Selasa, 13 November 2018 | 13:33 WIB

Tindak Pidana Pencucian Uang Oplosan Miras Di Wilayah Kabupaten Bandung

foto

 

Tindak Pidana Pencucian Uang Oplosan Miras Di Wilayah Kabupaten Bandung.

Bandung, www.transaktual.com 

Dimulai dari bulan Desember 2010 sampai dengan Maret 2018, telah terjadi tindak pidana pencucian uang yang dilakukan oleh tersangka Sansudin Simbolon dengan istrinya, Hamcia Manik, di Jalan By Pass Kampung Bojong Asih Rt.03/08 Desa Cicalengka Wetan Kecamatan Cicalengka, Kab. Bandung.

Yaitu menggunakan uang hasil kejahatan penjualan minuman keras yang membahayakan kesehatan dan mengakibatkan korban meninggal dunia dari periode 2010 – 2018, adapun hasilnya digunakan untuk pembangunan rumah mewah, pembelian tanah dan bangunan, pembelian lahan kelapa sawit, serta pembelian kendaraan bermotor dan mobil.

Modus yang dilakukan oleh para tersangka dengan memproduksi minuman keras oplosan sebanyak 250 liter dalam sehari atau 416 botol minuman ukuran 600ml.

Dengan modal per botol Rp. 6500 dijual dengan harga Rp.20.000, tersangka memperoleh keuntungan Rp.13.500, sehingga dalam satu hari memperoleh keuntungan sebesar Rp. 5.616.000, total keuntungan dalam satu bulan bisa mencapai Rp. 168.480.000,- (Seratus Enam Puluh Delapan Juta Empat Ratus Delapan Puluh Ribu Rupiah).

Barang bukti yang diamankan dari para tersangka adalah 5 (Lima) lembar print out histori kepemilikan kendaraan pajak progresif atas nama Sansudin Simbolon, uang tunai kurang lebih sebesar 65 juta, sebidang tanah dan bangunan dengan, sertifikat hak milik No.218, luas 224 m2, surat ukur No.00005/2003 Desa Cicalengka Wetan Kecamatan Cicalengka Kab. Bandung dan Sertifikat hak milik No.219, luas 56 m2, surat ukur 00006/2003 dan persil No.87 Blok Kebon Suuk Kohir No 101/573 seluas 336 m2.

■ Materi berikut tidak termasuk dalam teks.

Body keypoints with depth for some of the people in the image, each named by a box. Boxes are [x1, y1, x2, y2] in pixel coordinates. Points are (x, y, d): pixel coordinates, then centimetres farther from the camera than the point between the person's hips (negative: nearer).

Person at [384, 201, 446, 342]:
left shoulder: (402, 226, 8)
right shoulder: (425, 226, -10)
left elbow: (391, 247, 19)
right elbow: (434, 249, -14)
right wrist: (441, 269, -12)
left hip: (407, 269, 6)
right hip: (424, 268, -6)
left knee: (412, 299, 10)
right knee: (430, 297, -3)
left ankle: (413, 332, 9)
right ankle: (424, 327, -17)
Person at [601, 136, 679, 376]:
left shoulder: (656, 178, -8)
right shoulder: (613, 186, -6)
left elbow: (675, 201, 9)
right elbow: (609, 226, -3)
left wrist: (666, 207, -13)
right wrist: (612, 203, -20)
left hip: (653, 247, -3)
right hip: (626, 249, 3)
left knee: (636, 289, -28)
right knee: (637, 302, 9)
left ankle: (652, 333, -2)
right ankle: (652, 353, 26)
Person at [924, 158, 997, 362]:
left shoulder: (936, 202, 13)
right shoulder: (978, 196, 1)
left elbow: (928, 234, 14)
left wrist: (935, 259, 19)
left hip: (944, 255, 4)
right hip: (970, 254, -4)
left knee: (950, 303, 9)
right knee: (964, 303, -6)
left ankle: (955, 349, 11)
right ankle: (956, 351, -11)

Selanjutnya sebidang tanah dan bangunan berupa toko seluas 210 m2, AJB No.398-2002 terletak di Jalan Raya By Pass Rt.05/08 Desa Cicalengka Wetan Kab. Bandung.

Sebidang tanah dan bangunan dengan sertifikat hak milik No.00005 luas 292 m2, sebidang tanah terletak di Blok Jangkung Persil 98 Kelas D V Kohir 2075 dengan luas 2184 m2, dan terakhir sebidang tanah terletak di Persil 23 D III Kohir No.1204 dengan luas 2285 m2.

Pasal yang dikenakan kepada tersangka adalah Dugaan tindak pidana setiap orang yang menempatkan, mentransfer, mengalihkan, membelanjakan, membawa ke luar negeri, mengubah bentuk, menukarkan dengan mata uang atau surat berharga atau perbuatan lain atas harta kekayaan yang diketahui atau patut diduganya merupakan hasil tindak pidana dengan tindak pidana asal menjual, menawarkan, menyerahkan atau membagi-bagikan barang yang diketahuinya membahayakan nyawa atau kesehatan orang sebagaimana dimaksud dalam Pasal 3 Undang Undang No.8 Tahun 2010 Tentang pencegahan dan pemberantasan tindak pidana pencucian uang dengan tindak pidana asal pasal 204 ayat (1) dan ayat (2) KUHP.

(Purwadhi/Kabidhumas Polda Jabar/transakt).